Picomole Instruments Inc. of Moncton expects to close $1.2 million in equity funding this quarter with the intent of performing clinical studies on a breath-analysis device it believes will revolutionize diagnostics.
In an interview in his office overlooking downtown Moncton, CEO John Cormier said the company has a working, portable prototype of its breathalyzer-like device that can detect lung cancer by identifying markers in people’s breath.
The company plans to spend 2013 performing clinical studies on the device and examining foreign markets, most likely in Latin America or Asia, to introduce the device in.
Having more than doubled staffing to seven in the past three months, Cormier is gaining confidence with the device that he believes will change the diagnosis of cancer by detecting the disease early and inexpensively.
He scoffs at some biotech companies that receive $300 million in funding and claim success because they extend a patient’s life by a matter of several days.
“With 10 per cent of that amount … we can change the world,” Cormier said. “I tend to have a Maritime attitude and not want to be too bold in what I say, but I think now is the time to be bold.”

Dataset excerpts
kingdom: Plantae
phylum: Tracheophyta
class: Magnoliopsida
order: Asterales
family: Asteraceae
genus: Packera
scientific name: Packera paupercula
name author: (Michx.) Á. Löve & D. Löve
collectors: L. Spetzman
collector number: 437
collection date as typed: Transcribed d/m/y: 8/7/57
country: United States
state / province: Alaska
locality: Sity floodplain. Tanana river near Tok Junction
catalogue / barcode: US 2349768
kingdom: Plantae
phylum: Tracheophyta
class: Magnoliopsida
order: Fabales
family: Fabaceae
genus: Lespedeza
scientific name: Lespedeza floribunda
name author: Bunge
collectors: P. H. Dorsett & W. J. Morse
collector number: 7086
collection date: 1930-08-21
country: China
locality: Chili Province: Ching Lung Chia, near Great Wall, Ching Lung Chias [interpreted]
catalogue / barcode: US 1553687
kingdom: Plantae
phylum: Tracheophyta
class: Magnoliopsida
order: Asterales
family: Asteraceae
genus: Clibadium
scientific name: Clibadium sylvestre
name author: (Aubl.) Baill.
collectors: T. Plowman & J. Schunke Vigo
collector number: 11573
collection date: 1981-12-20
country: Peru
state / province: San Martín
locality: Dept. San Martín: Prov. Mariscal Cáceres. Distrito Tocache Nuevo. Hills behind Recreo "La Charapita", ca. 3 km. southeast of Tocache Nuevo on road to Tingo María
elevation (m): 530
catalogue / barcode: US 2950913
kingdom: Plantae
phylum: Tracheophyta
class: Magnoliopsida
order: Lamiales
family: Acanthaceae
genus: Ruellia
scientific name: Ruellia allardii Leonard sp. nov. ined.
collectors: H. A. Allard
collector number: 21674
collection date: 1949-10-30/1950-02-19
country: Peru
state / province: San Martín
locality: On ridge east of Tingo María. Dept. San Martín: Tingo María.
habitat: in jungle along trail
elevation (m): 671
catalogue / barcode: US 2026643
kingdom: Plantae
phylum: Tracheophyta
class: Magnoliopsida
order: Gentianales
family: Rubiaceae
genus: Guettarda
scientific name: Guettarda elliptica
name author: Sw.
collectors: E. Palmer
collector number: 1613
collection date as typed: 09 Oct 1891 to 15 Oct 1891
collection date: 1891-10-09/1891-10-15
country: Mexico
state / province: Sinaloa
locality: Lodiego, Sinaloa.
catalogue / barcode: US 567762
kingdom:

Exercise A
Answer these questions about the article on Picomole Instruments:
(i) How much equity funding does the company expect to close this quarter?
(ii) Which disease can the prototype detect?
(iii) How many staff does the company now have?
Exercise B
Rename "prototype" as "model" in the article on Picomole Instruments and write the passage out again. Begin at the words "In an interview" and stop after "early and inexpensively.".
Exercise C
Does each statement agree with the article on Picomole Instruments? Answer yes or no, and quote the words that decide it.
(i) The company plans to introduce the device in Europe first.
(ii) Staffing more than doubled over the past three months.
(iii) The prototype is portable.

Task output A
(i) $1.2 million
(ii) Lung cancer
(iii) Seven

Task output B
In an interview in his office overlooking downtown Moncton, CEO John Cormier said the company has a working, portable model of its breathalyzer-like device that can detect lung cancer by identifying markers in people’s breath.
The company plans to spend 2013 performing clinical studies on the device and examining foreign markets, most likely in Latin America or Asia, to introduce the device in.
Having more than doubled staffing to seven in the past three months, Cormier is gaining confidence with the device that he believes will change the diagnosis of cancer by detecting the disease early and inexpensively.

Task output C
(i) No: "most likely in Latin America or Asia"
(ii) Yes: "Having more than doubled staffing to seven in the past three months"
(iii) Yes: "a working, portable prototype"